[[ Entries provided open ]]

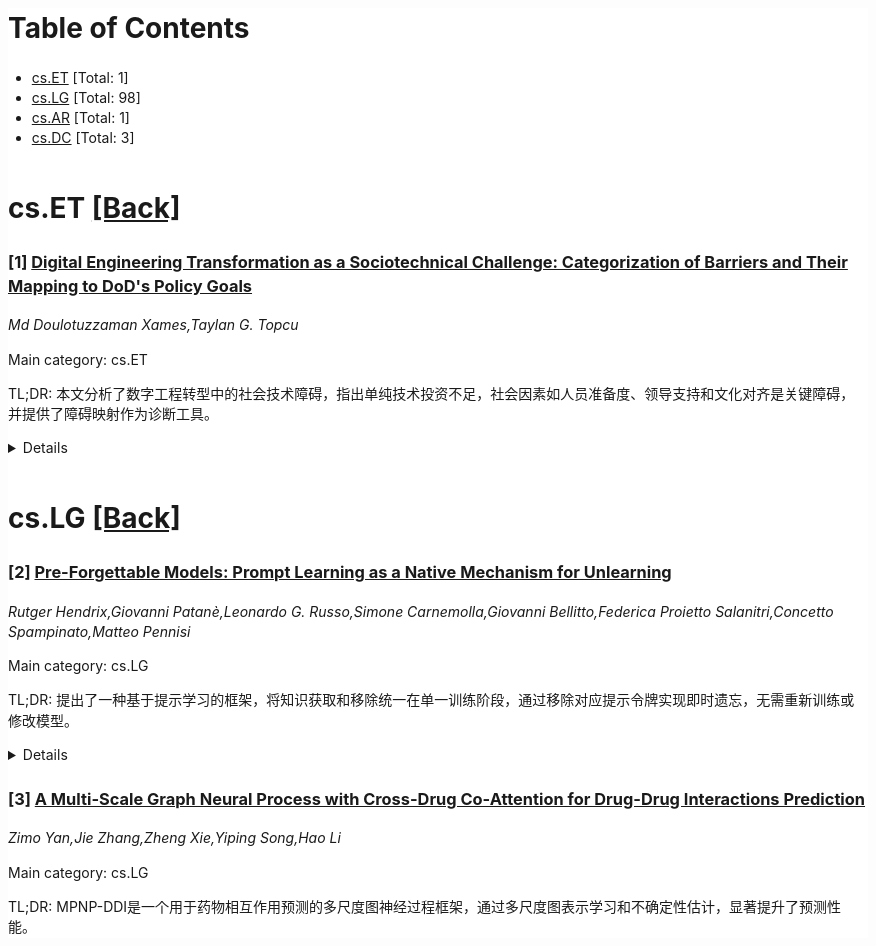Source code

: <div id=toc></div>

# Table of Contents

- [cs.ET](#cs.ET) [Total: 1]
- [cs.LG](#cs.LG) [Total: 98]
- [cs.AR](#cs.AR) [Total: 1]
- [cs.DC](#cs.DC) [Total: 3]


<div id='cs.ET'></div>

# cs.ET [[Back]](#toc)

### [1] [Digital Engineering Transformation as a Sociotechnical Challenge: Categorization of Barriers and Their Mapping to DoD's Policy Goals](https://arxiv.org/abs/2509.15461)
*Md Doulotuzzaman Xames,Taylan G. Topcu*

Main category: cs.ET

TL;DR: 本文分析了数字工程转型中的社会技术障碍，指出单纯技术投资不足，社会因素如人员准备度、领导支持和文化对齐是关键障碍，并提供了障碍映射作为诊断工具。


<details><summary>Details</summary></details>


<div id='cs.LG'></div>

# cs.LG [[Back]](#toc)

### [2] [Pre-Forgettable Models: Prompt Learning as a Native Mechanism for Unlearning](https://arxiv.org/abs/2509.15230)
*Rutger Hendrix,Giovanni Patanè,Leonardo G. Russo,Simone Carnemolla,Giovanni Bellitto,Federica Proietto Salanitri,Concetto Spampinato,Matteo Pennisi*

Main category: cs.LG

TL;DR: 提出了一种基于提示学习的框架，将知识获取和移除统一在单一训练阶段，通过移除对应提示令牌实现即时遗忘，无需重新训练或修改模型。


<details><summary>Details</summary></details>


### [3] [A Multi-Scale Graph Neural Process with Cross-Drug Co-Attention for Drug-Drug Interactions Prediction](https://arxiv.org/abs/2509.15256)
*Zimo Yan,Jie Zhang,Zheng Xie,Yiping Song,Hao Li*

Main category: cs.LG

TL;DR: MPNP-DDI是一个用于药物相互作用预测的多尺度图神经过程框架，通过多尺度图表示学习和不确定性估计，显著提升了预测性能。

[[ Entries provided closed ]]

- **Problem statement**
Your answer must be the lines from the one with "### [2] [Pre-Forgettable" through the last line of the data, repeated exactly and with nothing else.

- **Result of the task**
### [2] [Pre-Forgettable Models: Prompt Learning as a Native Mechanism for Unlearning](https://arxiv.org/abs/2509.15230)
*Rutger Hendrix,Giovanni Patanè,Leonardo G. Russo,Simone Carnemolla,Giovanni Bellitto,Federica Proietto Salanitri,Concetto Spampinato,Matteo Pennisi*

Main category: cs.LG

TL;DR: 提出了一种基于提示学习的框架，将知识获取和移除统一在单一训练阶段，通过移除对应提示令牌实现即时遗忘，无需重新训练或修改模型。


<details><summary>Details</summary></details>


### [3] [A Multi-Scale Graph Neural Process with Cross-Drug Co-Attention for Drug-Drug Interactions Prediction](https://arxiv.org/abs/2509.15256)
*Zimo Yan,Jie Zhang,Zheng Xie,Yiping Song,Hao Li*

Main category: cs.LG

TL;DR: MPNP-DDI是一个用于药物相互作用预测的多尺度图神经过程框架，通过多尺度图表示学习和不确定性估计，显著提升了预测性能。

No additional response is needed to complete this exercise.